Something like this should work- (?:\w+(?:\.|\b)){4}(?=\.\w+(?: |$))\.\w+

Check out the demo

Usage

  • With {2}

    $ echo "AAAA  a.b.c.d.e.g.google.com BBB" | grep -oP "(?:\w+(?:\.|\b)){2}(?=\.\w+(?: |$))\.\w+"
    g.google.com
    
    Captures the 2 subdomains, excluding top level domain (i.e com)
  • With {3}

    $ echo "AAAA  a.b.c.d.e.g.google.com BBB" | grep -oP "(?:\w+(?:\.|\b)){3}(?=\.\w+(?: |$))\.\w+"
    e.g.google.com
    
    Captures the 3 subdomains, excluding top level domain(i.e com)

...and so on

Explanation

(?:\w+(?:\.|\b)){3} <- This is the same as my original answers, it just captures word characters followed by a ., exactly 3 times

(?=\.\w+(?: |$))\.\w+ <- This acts as the stopping point of the previous regex. It marks the start of the top level domain and captures it.

Original Answer

That regex seems completely wrong, if you want to only match urls like cccc.google.com and www.google.com but not google.com, you should use- (?:\w+(?:\.|\b)){3}

Check out the demo

Explanation

The primary part is \w+(?:\.|\b) - this matches word characters that are immediately followed by a . or a word boundary (i.e space)

This is enclosed with a (?:){3} which makes sure such groups are encountered 3 times.

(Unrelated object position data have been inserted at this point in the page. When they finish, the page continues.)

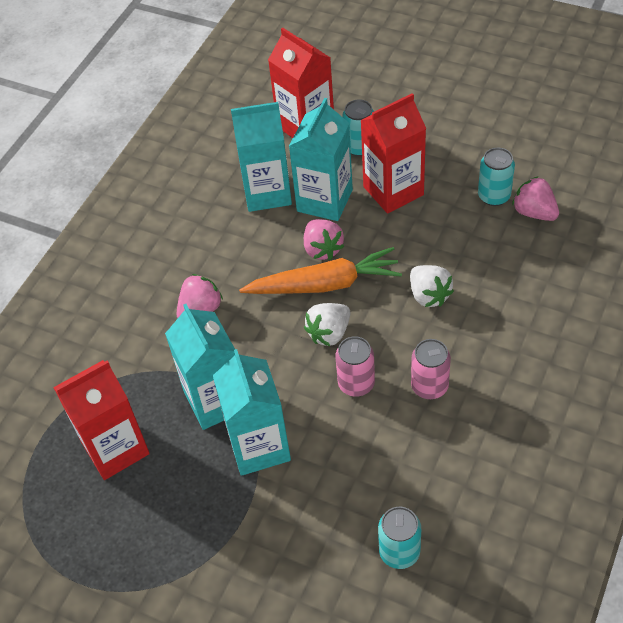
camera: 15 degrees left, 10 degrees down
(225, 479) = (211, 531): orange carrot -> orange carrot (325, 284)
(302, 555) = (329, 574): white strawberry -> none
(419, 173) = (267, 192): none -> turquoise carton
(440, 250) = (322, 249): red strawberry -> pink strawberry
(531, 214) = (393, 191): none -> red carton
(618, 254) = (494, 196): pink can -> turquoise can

To also grep 4th level domains, use just change the {3} to {3,4}

(?:\w+(?:\.|\b)){3,4}

Check out the demo

This is how you should do it with grep-

$ echo "AAAA  cccc.google.com BBB" | grep -oP "(?:\w+(?:\.|\b)){3,4}"
cccc.google.com

And with d.cccc.google.com

$ echo "AAAA  d.cccc.google.com BBB" | grep -oP "(?:\w+(?:\.|\b)){3,4}"
d.cccc.google.com

Upvotes: 5

Alexander Mashin
Alexander Mashin

Reputation: 4564

Just echo "AAAA cccc.google.com BBBB" | grep -oE '\w+(\.\w+)+' --color=always seems to work. \w is more or less what should be expected in domain names.